Africa-Press – Senegal. Ouvert sur le monde, le Sénégal s’est pris d’addiction au blanchiment d’argent par le truchement de l’immobilier. Une explosion sectorielle qui serait en lien avec le trafic de drogues et ne semble plus avoir de limites. Pour l’Observatoire régional de la criminalité en Afrique de l’Ouest, il faut agir.
De quoi Dakar est-il devenu le nom? Le béton coulé dans de gigantesques immeubles qui fleurissent aux quatre coins de la capitale sénégalaise étale sans cesse ses tentacules, imperturbable, dans un défi sans limites à la nature et à l’environnement. De Sacré-Cœur à Yoff, du centre-ville aux Almadies en passant par la Corniche-ouest, de la Médina aux banlieues extrêmes, chaque jour, des bâtisses de formes variées, belles ou laides, attirantes ou curieuses dans leur architecture, viennent gonfler le patrimoine de personnes physiques et morales dont une partie conséquente est attirée par les bonnes affaires d’un secteur lucratif souvent assimilé à une zone sans risque.

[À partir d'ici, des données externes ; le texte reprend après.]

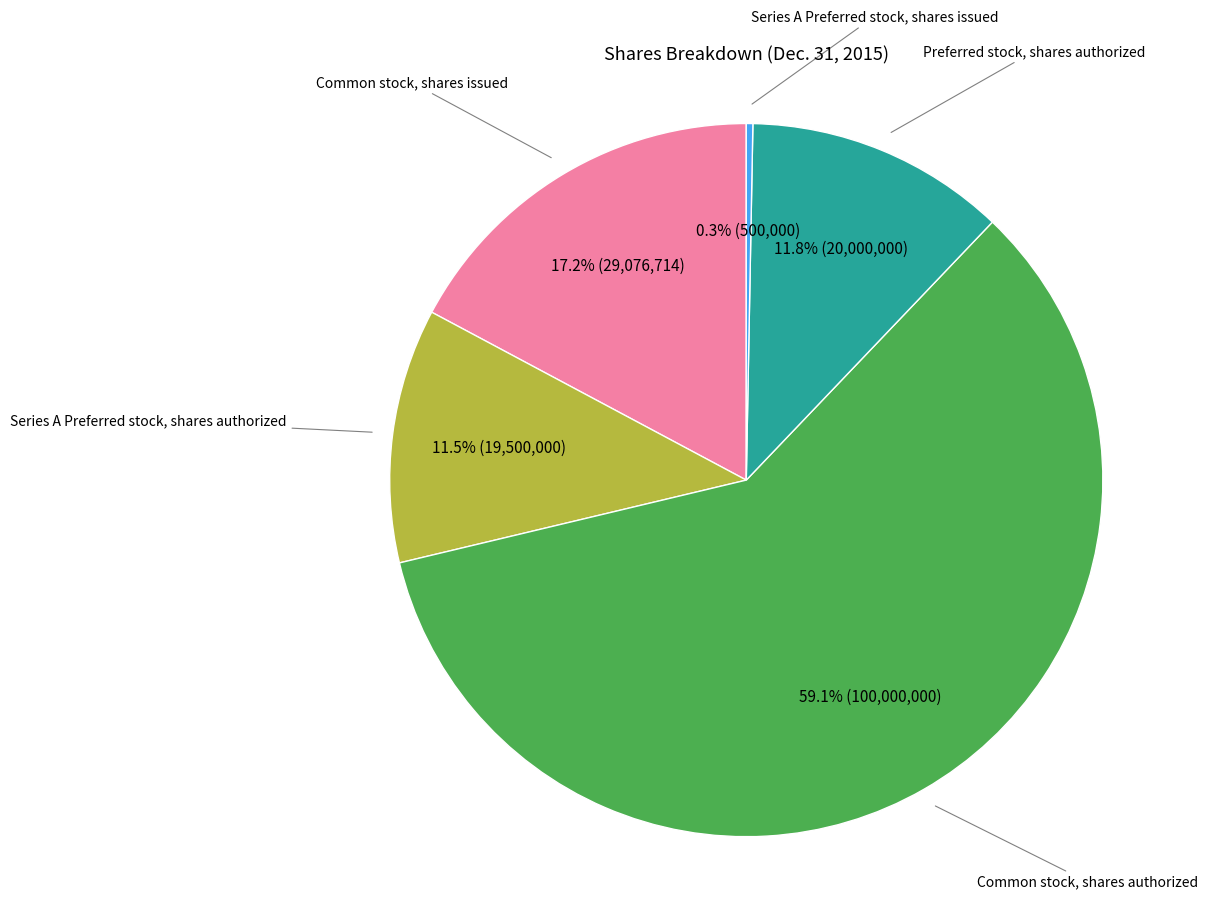

Is there any slice that represents more than half of the pie?

Yes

Mais derrière le rideau de l’explosion immobilière dans Dakar, prospèrent des activités criminelles liées au blanchiment de capitaux, au trafic de stupéfiants, au financement du terrorisme, selon l’Observatoire régional de la criminalité organisée en Afrique de l’Ouest rattaché à l’Institut d’études de sécurité (ISS) de Dakar dans un récent rapport.
Dans l’une de ses dernières enquêtes, la Cellule nationale de traitement des informations financières (CENTIF) du Sénégal révélait que sur 240 milliards de francs CFA (366 millions d’euros environ) investis dans des constructions immobilières (la période n’a pas été précisée), seulement 10 milliards de francs CFA environ 15 millions d’euros) ont pu être tracés au niveau du bancaire sénégalais. Selon l’étude précitée de l’Observatoire régional de la criminalité en Afrique de l’Ouest, il y a un début d’explication à ce phénomène.
Dans plusieurs quartiers de Dakar, la démolition de vieux bâtiments programmée pour faire place nette à des immeubles flambants neufs est devenue un sport quotidien. Dans les zones résidentielles de Point E, Almadies, Ngor, Fann Résidence ou traditionnelles de la Médina, Yoff, Ngor ou Ouakam, des maîtres-maçons, architectes (pas toujours), ouvriers et manœuvres contribuent à cette explosion immobilière dans la ville-capitale. Mais d’après l’auteur de l’étude, le pire s’est déplacé à l’intérieur du pays notamment dans cette grande zone balnéaire appelée « Petite côte. ».
« Sur liste grise »
Le Sénégal a « résolument » entamé des « actions correctives dans la mise en œuvre des obligations des entreprises et professions non financières désignées » pour « renforcer son dispositif de lutte contre le blanchiment de capitaux », rappelait la présidente du CENTIF Ramatoulaye Gadio Agne. Il semble toutefois que les progrès enregistrés ne soient pas significatifs et pourraient même avoir renforcé les inquiétudes des partenaires du pays qui pointent « son manque d’expertise technique en matière (…) de formation des employés des entreprises financières (tels que les bureaux de change et les services de transfert d’argent) à identifier le blanchiment d’argent. ».
Le Groupe intergouvernemental d’action contre le blanchiment d’argent en Afrique de l’Ouest (GIABA) est l’institution spécialisée de la Communauté économique des États de l’Afrique de l’Ouest (Cédéao) dans ce domaine. Le Groupe d’action financière (GAFI) est le producteur de recommandations et de normes pour lutter contre blanchiment de capitaux à travers le monde. Pour ces deux organes, « la politique financière actuelle du Sénégal pourrait même indirectement favoriser ces flux d’argent illicites (car) le blanchiment d’argent est favorisé par l’utilisation généralisée d’argent liquide, l’importance du secteur informel et un système judiciaire qui ne permet pas à la police d’obtenir des informations sur les bénéficiaires présumés du blanchiment d’argent ».
Les investissements « criminels et frauduleux » qui ont pris possession de pans entiers du secteur de l’immobilier au Sénégal sont traqués par la CENTIF qui transmet des dossiers à la justice et s’en lavent les mains. Ngouda Fall Kane, ancien président de cette institution qui dépend du ministère des Finances, s’était insurgé contre les absences de poursuites contre les délinquants présumés, même si l’État dit privilégier les solutions à l’amiable dans les cas où cela est possible.